“She drinks pints of coffee and writes little observations and ideas for stories with her best fountain pen on the linen-white pages of expensive notebooks. Sometimes, when it’s going badly, she wonders if what she believes to be a love of the written word is really just a fetish for stationery.”
Often times I can sit and write a story of 18,000 words in one day. It is a deep writing hole I often refer to as ‘The Rabbit Hole’. I go down the rabbit hole and nothing can break me from this story in my mind as it takes shape. But after the story is told and it is time to edit I notice something not quite right. What does my main character look like? He or she is so caught up in the story and able to note things around them, they forget to notice themselves.

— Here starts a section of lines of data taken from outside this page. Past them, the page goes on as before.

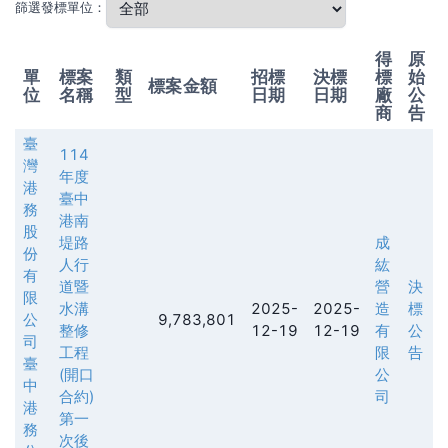
篩選發標單位：
得
原
單
標案
類
招標
決標
標
始
標案金額
位
名稱
型
日期
日期
廠
公
商
告
臺
114
灣
年度
港
臺中
務
港南
股
堤路
成
份
⼈⾏
紘
有
道暨
營
決
限
⽔溝
2025-
2025-
造
標
公
9,783,801
整修
12-19
12-19
有
公
司
⼯程
限
告
臺
(開⼝
公
中
合約)
司
港
第一
務
次後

This has become a complex and overwhelming issue in my novels. Character description kills the flow of my story. How do I throw in an eye color, or freckles, or even the joy of a good figure without killing the suspense surrounding them?
Sometimes a mirror will help in those moments when I have time to introduce the story. But often times it begins with a chase, an event, or an escape. Why then would I pause during the escape to bring to light hair color or build? I try to sneak in hints here and there and I stop to consider that it was off topic and unnecessary for the story in that moment. I’ve tried waiting until character views change to describe the primary character. That sometimes works, but more and more I am wishing to stick to single character story telling.
It looks like I might have to go back to the coffee shop for some good character work. It will be fun to make up little lives again while I learn to better describe that perfect hero or villain. Please feel free to leave any pointers. After all, half the fun of writing is getting through these times where I struggle to make sense of the world inside.